**Page-level text extractions:**
*** Begin section ***

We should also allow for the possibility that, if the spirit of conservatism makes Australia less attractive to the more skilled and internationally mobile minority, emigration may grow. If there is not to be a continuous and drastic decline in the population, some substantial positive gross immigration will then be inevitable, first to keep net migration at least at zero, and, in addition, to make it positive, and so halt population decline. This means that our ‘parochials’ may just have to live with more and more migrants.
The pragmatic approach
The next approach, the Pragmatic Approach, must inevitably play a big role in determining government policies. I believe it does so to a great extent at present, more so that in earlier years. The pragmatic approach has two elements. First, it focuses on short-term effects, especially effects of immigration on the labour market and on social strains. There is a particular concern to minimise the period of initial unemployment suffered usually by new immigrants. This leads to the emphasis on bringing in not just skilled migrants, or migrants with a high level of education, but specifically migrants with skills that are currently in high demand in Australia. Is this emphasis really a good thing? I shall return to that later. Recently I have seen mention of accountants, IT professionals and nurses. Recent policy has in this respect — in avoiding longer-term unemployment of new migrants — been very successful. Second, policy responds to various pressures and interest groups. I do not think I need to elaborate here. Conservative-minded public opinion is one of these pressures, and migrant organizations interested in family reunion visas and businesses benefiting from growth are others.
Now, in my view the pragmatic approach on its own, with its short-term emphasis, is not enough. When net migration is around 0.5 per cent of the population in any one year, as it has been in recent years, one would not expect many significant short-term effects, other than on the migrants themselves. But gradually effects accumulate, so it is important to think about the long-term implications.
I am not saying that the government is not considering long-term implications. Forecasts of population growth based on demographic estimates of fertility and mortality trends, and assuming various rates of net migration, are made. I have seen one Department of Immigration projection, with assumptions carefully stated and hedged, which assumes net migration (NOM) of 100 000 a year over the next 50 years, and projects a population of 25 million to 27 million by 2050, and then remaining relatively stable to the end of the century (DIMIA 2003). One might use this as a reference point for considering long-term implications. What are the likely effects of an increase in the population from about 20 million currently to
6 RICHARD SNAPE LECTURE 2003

*** End section ***
*** Begin section ***

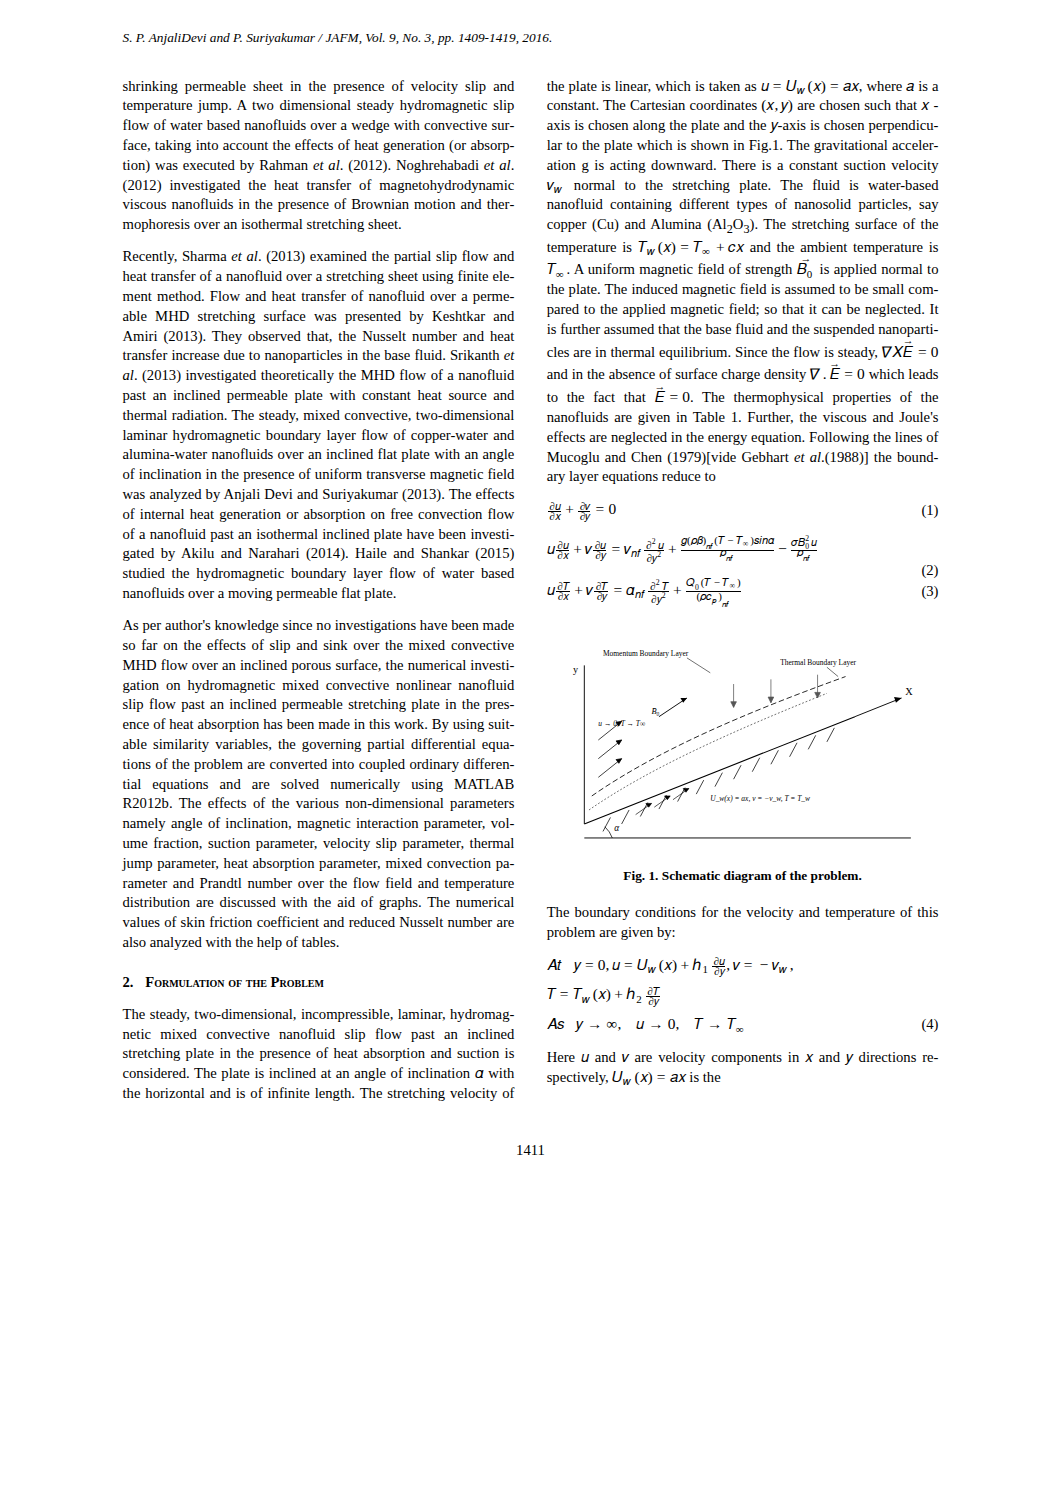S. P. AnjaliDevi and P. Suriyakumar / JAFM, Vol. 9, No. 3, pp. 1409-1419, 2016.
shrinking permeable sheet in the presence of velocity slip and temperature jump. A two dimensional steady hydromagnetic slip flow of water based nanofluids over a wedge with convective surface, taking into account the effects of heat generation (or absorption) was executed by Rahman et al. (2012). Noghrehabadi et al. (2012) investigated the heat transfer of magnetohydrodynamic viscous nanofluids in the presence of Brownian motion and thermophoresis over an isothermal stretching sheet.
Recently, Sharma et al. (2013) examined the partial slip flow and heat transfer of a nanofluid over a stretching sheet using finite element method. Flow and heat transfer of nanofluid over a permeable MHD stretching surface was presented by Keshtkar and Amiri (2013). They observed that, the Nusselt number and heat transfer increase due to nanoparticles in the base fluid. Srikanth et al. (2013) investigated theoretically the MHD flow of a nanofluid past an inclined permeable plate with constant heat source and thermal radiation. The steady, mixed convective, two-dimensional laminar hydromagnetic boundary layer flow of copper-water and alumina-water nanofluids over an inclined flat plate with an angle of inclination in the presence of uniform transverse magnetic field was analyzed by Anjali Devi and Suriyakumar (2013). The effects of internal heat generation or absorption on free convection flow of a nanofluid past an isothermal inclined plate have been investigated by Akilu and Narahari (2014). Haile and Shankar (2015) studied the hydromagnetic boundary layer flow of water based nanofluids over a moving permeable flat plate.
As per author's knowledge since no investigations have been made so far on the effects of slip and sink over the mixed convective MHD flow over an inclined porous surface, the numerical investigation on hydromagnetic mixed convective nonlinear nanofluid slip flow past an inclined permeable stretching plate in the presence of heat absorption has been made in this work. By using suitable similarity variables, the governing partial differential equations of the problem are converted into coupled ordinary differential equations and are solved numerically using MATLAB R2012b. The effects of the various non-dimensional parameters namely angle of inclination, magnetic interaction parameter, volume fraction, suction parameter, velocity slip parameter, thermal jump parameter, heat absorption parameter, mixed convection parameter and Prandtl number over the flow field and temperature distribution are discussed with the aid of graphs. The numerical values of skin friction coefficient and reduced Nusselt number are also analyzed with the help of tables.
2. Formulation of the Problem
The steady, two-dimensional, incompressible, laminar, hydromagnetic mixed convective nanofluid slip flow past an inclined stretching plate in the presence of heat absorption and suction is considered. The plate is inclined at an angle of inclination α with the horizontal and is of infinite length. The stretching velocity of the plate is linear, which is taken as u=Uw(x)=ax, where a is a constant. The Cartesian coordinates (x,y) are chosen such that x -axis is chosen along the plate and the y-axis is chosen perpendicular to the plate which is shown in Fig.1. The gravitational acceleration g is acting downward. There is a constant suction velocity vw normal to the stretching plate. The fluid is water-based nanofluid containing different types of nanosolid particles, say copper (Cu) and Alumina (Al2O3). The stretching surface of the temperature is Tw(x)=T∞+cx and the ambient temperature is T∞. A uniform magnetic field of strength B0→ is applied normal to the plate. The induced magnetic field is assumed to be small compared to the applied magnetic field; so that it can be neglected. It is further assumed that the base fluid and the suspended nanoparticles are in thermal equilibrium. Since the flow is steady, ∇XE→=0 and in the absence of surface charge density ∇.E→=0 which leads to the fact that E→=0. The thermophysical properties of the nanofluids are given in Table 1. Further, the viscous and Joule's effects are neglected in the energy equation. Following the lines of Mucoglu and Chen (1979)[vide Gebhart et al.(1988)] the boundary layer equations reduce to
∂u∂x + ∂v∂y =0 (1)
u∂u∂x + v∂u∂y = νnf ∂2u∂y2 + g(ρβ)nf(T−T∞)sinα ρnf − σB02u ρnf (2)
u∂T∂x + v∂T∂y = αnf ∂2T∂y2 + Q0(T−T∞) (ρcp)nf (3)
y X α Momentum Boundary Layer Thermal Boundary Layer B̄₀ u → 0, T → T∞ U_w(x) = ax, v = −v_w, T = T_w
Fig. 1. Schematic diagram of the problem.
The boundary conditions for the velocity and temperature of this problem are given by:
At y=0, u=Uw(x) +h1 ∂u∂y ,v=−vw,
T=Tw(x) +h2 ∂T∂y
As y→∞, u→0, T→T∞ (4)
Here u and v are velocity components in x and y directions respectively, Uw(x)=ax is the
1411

*** End section ***
*** Begin section ***

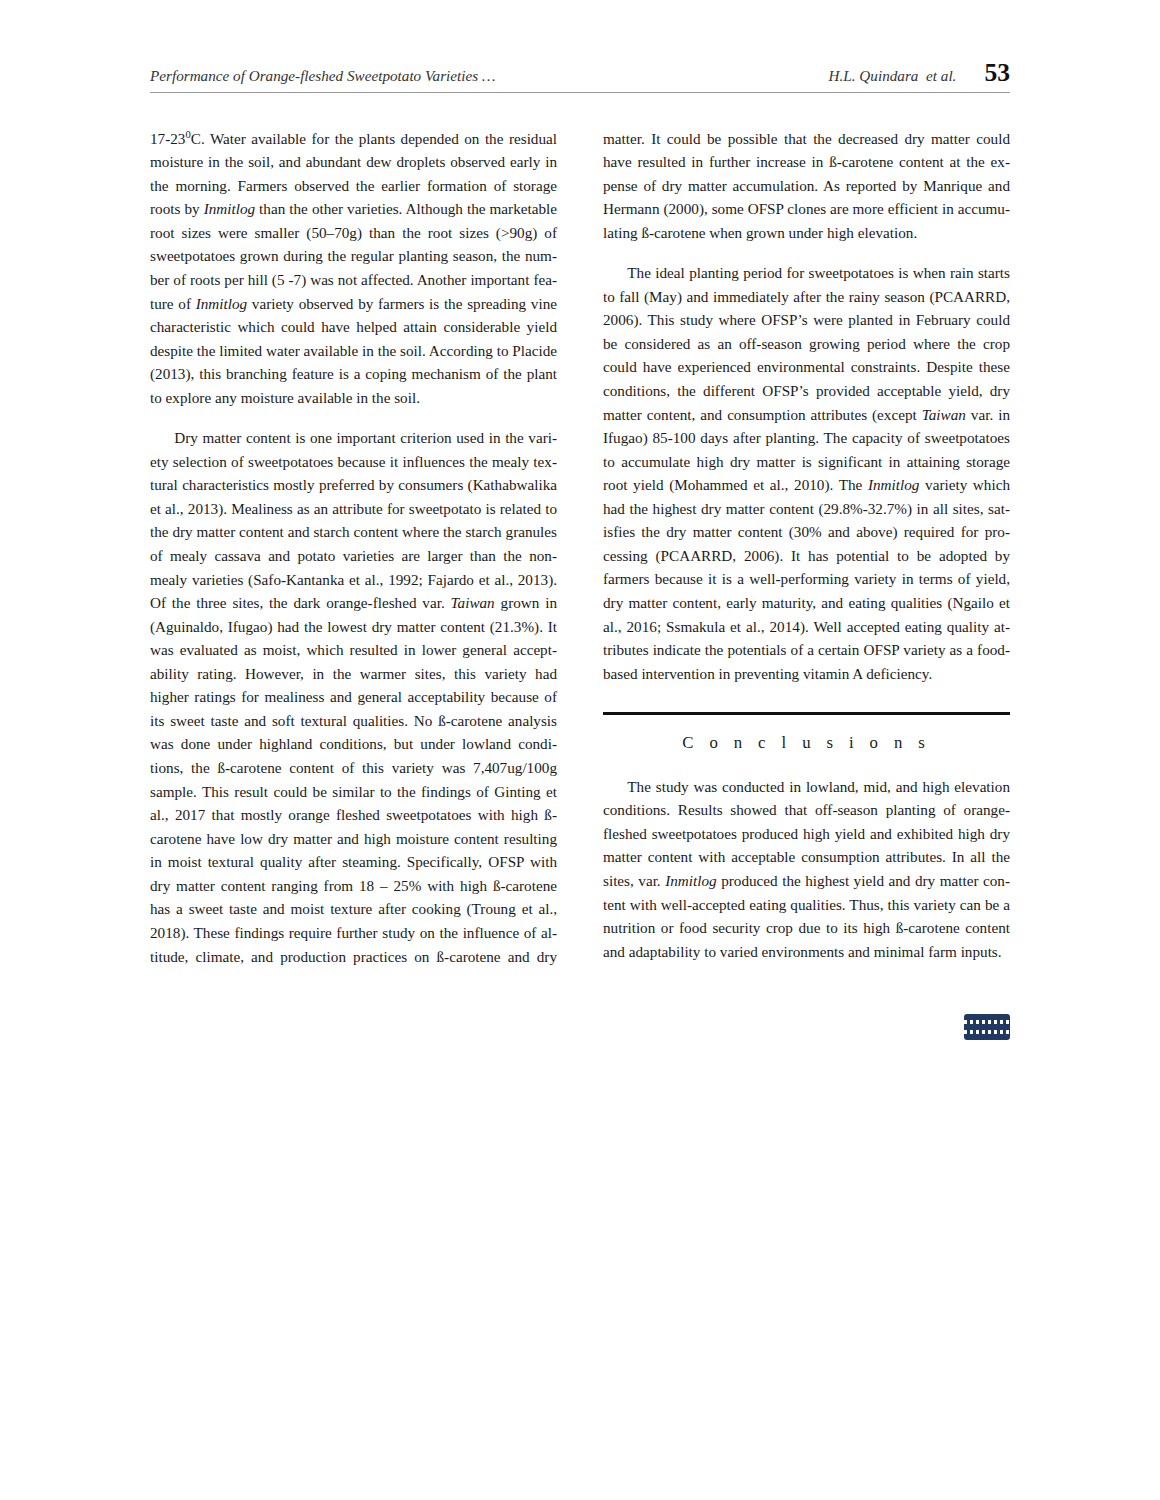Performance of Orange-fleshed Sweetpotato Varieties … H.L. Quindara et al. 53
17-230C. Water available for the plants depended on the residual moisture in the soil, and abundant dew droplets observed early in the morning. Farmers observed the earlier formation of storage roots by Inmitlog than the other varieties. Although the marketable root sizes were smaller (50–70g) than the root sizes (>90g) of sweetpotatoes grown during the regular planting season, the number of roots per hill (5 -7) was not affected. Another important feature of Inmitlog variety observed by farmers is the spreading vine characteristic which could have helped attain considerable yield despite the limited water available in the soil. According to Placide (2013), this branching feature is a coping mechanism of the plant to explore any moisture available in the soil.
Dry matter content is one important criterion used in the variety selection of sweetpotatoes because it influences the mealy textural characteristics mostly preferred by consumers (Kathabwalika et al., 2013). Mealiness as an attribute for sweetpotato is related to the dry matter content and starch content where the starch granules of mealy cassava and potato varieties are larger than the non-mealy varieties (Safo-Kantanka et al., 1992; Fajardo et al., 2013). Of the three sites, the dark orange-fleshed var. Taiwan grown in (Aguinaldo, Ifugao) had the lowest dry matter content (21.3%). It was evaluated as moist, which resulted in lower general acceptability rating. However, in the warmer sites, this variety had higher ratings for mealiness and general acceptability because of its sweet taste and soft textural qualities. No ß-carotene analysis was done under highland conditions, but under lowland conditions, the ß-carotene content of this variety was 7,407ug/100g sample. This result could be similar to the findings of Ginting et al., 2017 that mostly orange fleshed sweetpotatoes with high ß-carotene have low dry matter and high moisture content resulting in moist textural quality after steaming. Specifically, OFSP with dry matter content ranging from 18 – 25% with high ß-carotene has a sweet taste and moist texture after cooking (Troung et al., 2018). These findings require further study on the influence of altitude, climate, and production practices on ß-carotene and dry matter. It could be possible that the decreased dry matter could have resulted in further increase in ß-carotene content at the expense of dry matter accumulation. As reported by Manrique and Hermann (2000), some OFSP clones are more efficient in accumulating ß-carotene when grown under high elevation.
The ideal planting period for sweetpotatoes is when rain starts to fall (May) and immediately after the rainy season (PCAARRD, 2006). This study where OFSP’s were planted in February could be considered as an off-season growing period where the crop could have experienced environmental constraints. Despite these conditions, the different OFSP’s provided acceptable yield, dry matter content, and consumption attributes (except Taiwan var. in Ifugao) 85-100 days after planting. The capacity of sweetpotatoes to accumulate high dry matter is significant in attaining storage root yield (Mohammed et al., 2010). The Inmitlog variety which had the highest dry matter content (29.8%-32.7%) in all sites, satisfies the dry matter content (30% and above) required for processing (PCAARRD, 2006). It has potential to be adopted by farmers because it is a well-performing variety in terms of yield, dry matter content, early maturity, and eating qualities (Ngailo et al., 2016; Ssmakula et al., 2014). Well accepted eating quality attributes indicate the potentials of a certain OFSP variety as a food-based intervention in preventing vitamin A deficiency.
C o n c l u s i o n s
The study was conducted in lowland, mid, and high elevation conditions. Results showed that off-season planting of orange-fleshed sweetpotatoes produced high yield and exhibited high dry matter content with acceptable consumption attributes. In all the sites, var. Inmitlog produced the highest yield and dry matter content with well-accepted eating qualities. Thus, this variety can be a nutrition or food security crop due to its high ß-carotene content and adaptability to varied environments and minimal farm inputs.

*** End section ***

**What the task requires:** Look back at the data above, then output exactly the lines from the line holding "S. P. AnjaliDevi" up to and including the line holding "Recently, Sharma et". Leave out the pictures.

**Answer for the task:**
S. P. AnjaliDevi and P. Suriyakumar / JAFM, Vol. 9, No. 3, pp. 1409-1419, 2016.
shrinking permeable sheet in the presence of velocity slip and temperature jump. A two dimensional steady hydromagnetic slip flow of water based nanofluids over a wedge with convective surface, taking into account the effects of heat generation (or absorption) was executed by Rahman et al. (2012). Noghrehabadi et al. (2012) investigated the heat transfer of magnetohydrodynamic viscous nanofluids in the presence of Brownian motion and thermophoresis over an isothermal stretching sheet.
Recently, Sharma et al. (2013) examined the partial slip flow and heat transfer of a nanofluid over a stretching sheet using finite element method. Flow and heat transfer of nanofluid over a permeable MHD stretching surface was presented by Keshtkar and Amiri (2013). They observed that, the Nusselt number and heat transfer increase due to nanoparticles in the base fluid. Srikanth et al. (2013) investigated theoretically the MHD flow of a nanofluid past an inclined permeable plate with constant heat source and thermal radiation. The steady, mixed convective, two-dimensional laminar hydromagnetic boundary layer flow of copper-water and alumina-water nanofluids over an inclined flat plate with an angle of inclination in the presence of uniform transverse magnetic field was analyzed by Anjali Devi and Suriyakumar (2013). The effects of internal heat generation or absorption on free convection flow of a nanofluid past an isothermal inclined plate have been investigated by Akilu and Narahari (2014). Haile and Shankar (2015) studied the hydromagnetic boundary layer flow of water based nanofluids over a moving permeable flat plate.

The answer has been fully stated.